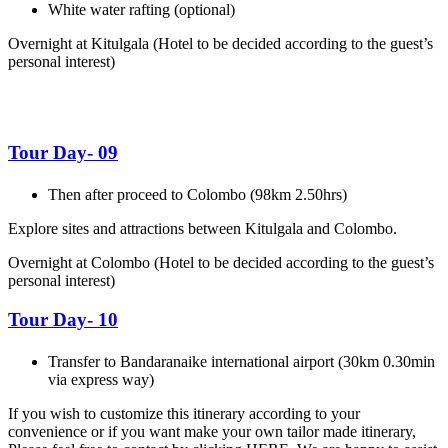
White water rafting (optional)
Overnight at Kitulgala
(Hotel to be decided according to the guest’s
personal interest)
Tour Day- 09
Then after proceed to Colombo (98km 2.50hrs)
Explore sites and attractions between Kitulgala and Colombo.
Overnight at Colombo
(Hotel to be decided according to the guest’s
personal interest)
Tour Day- 10
Transfer to Bandaranaike international airport (30km 0.30min
via express way)
If you wish to customize this itinerary according to your
convenience or if you want make your own tailor made itinerary,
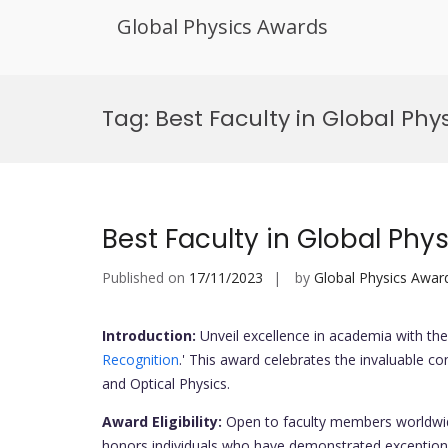
Global Physics Awards
Skip
to
Tag:
Best Faculty in Global Ph
content
Best Faculty in Global Phy
Published on
17/11/2023
by
Global Physics Awar
Introduction:
Unveil excellence in academia with the 
Recognition
.' This award celebrates the invaluable co
and Optical Physics.
Award Eligibility:
Open to faculty members worldwid
honors individuals who have demonstrated exceptional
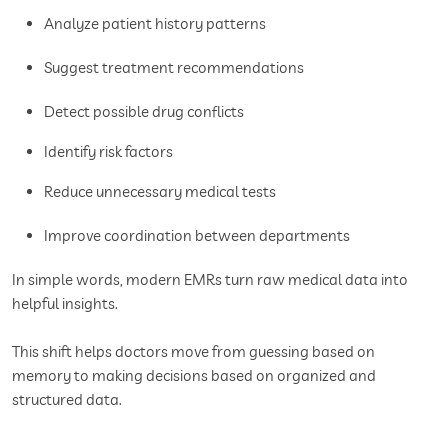
Analyze patient history patterns
Suggest treatment recommendations
Detect possible drug conflicts
Identify risk factors
Reduce unnecessary medical tests
Improve coordination between departments
In simple words, modern EMRs turn raw medical data into
helpful insights.
This shift helps doctors move from guessing based on
memory to making decisions based on organized and
structured data.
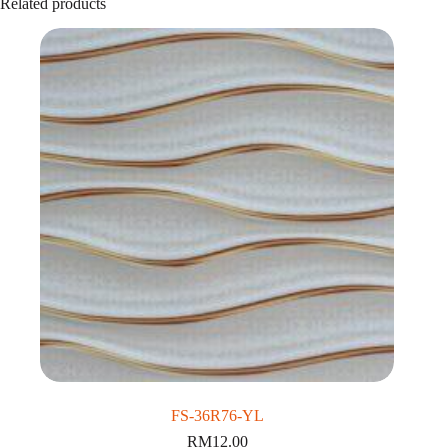
Related products
FS-36R76-YL
RM
12.00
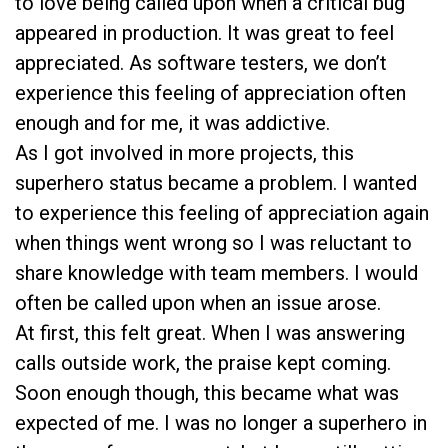
to love being called upon when a critical bug
appeared in production. It was great to feel
appreciated. As software testers, we don’t
experience this feeling of appreciation often
enough and for me, it was addictive.
As I got involved in more projects, this
superhero status became a problem. I wanted
to experience this feeling of appreciation again
when things went wrong so I was reluctant to
share knowledge with team members. I would
often be called upon when an issue arose.
At first, this felt great. When I was answering
calls outside work, the praise kept coming.
Soon enough though, this became what was
expected of me. I was no longer a superhero in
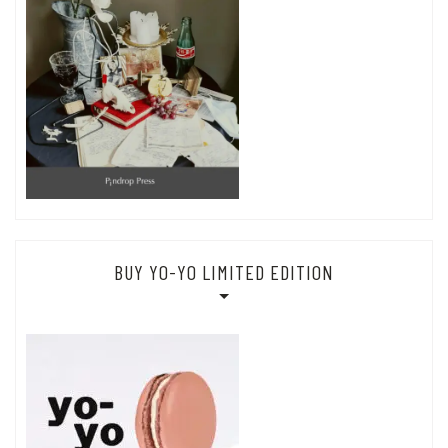
BUY YO-YO LIMITED EDITION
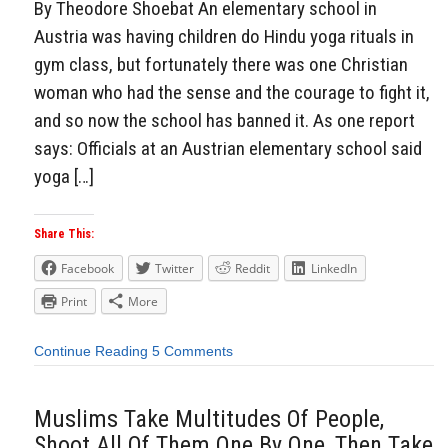
By Theodore Shoebat An elementary school in
Austria was having children do Hindu yoga rituals in
gym class, but fortunately there was one Christian
woman who had the sense and the courage to fight it,
and so now the school has banned it. As one report
says: Officials at an Austrian elementary school said
yoga […]
Share This:
Facebook
Twitter
Reddit
LinkedIn
Print
More
Continue Reading
5 Comments
Muslims Take Multitudes Of People,
Shoot All Of Them One By One, Then Take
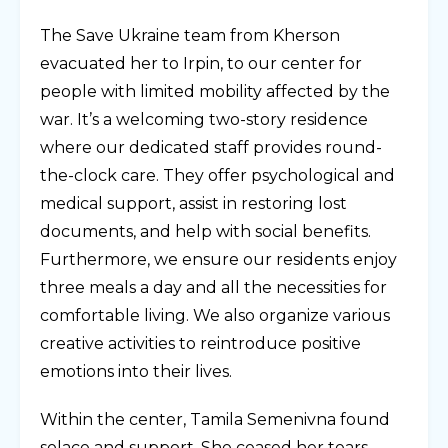
The Save Ukraine team from Kherson
evacuated her to Irpin, to our center for
people with limited mobility affected by the
war. It’s a welcoming two-story residence
where our dedicated staff provides round-
the-clock care. They offer psychological and
medical support, assist in restoring lost
documents, and help with social benefits.
Furthermore, we ensure our residents enjoy
three meals a day and all the necessities for
comfortable living. We also organize various
creative activities to reintroduce positive
emotions into their lives.
Within the center, Tamila Semenivna found
solace and support. She ceased her tears,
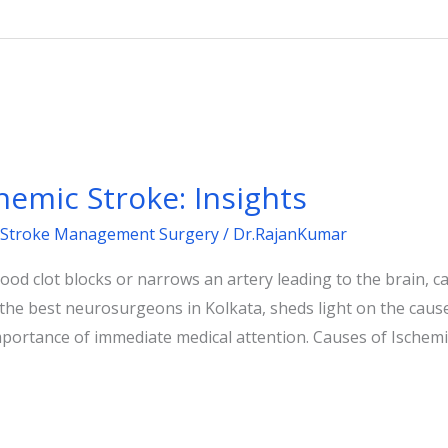
emic Stroke: Insights
Stroke Management Surgery
/
Dr.RajanKumar
od clot blocks or narrows an artery leading to the brain, ca
 the best neurosurgeons in Kolkata, sheds light on the cau
mportance of immediate medical attention. Causes of Ischemi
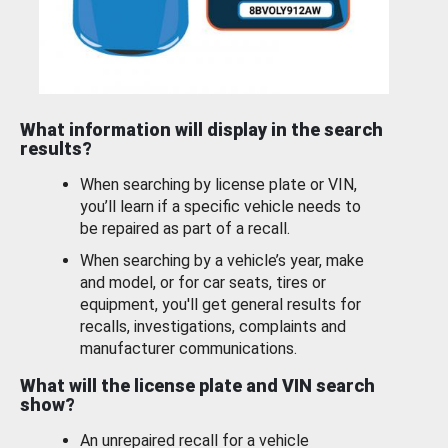
What information will display in the search
results?
When searching by license plate or VIN,
you’ll learn if a specific vehicle needs to
be repaired as part of a recall.
When searching by a vehicle’s year, make
and model, or for car seats, tires or
equipment, you'll get general results for
recalls, investigations, complaints and
manufacturer communications.
What will the license plate and VIN search
show?
An unrepaired recall for a vehicle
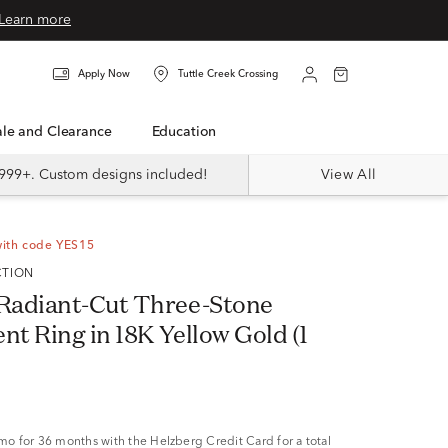
Learn more
Apply Now
Tuttle Creek Crossing
Sale and Clearance
Education
999+. Custom designs included!
View All
with code YES15
CTION
Radiant-Cut Three-Stone
t Ring in 18K Yellow Gold (1
/mo
for 36 months with the Helzberg Credit Card for a total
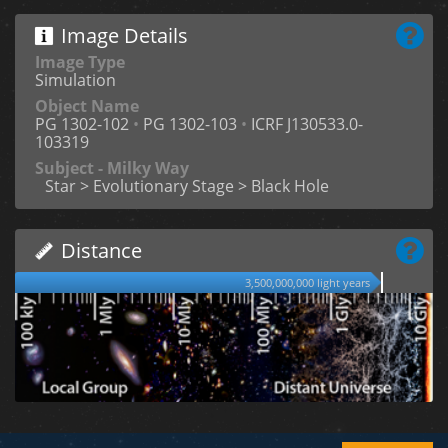
Image Details
Image Type
Simulation
Object Name
PG 1302-102
•
PG 1302-103
•
ICRF J130533.0-
103319
Subject - Milky Way
Star > Evolutionary Stage > Black Hole
Distance
3,500,000,000 light years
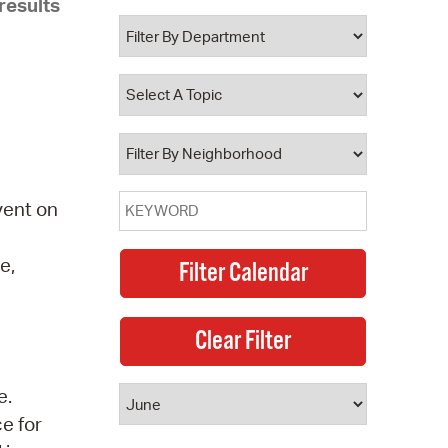
results
 Bills Online
operty Database
ClickFix
ew News
ch City Council
vent on
e,
e.
ce for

Your instructions: The answer must be all the lines above that hold the word "Take".

Answer to the problem:
Muslims Take Multitudes Of People,
Shoot All Of Them One By One, Then Take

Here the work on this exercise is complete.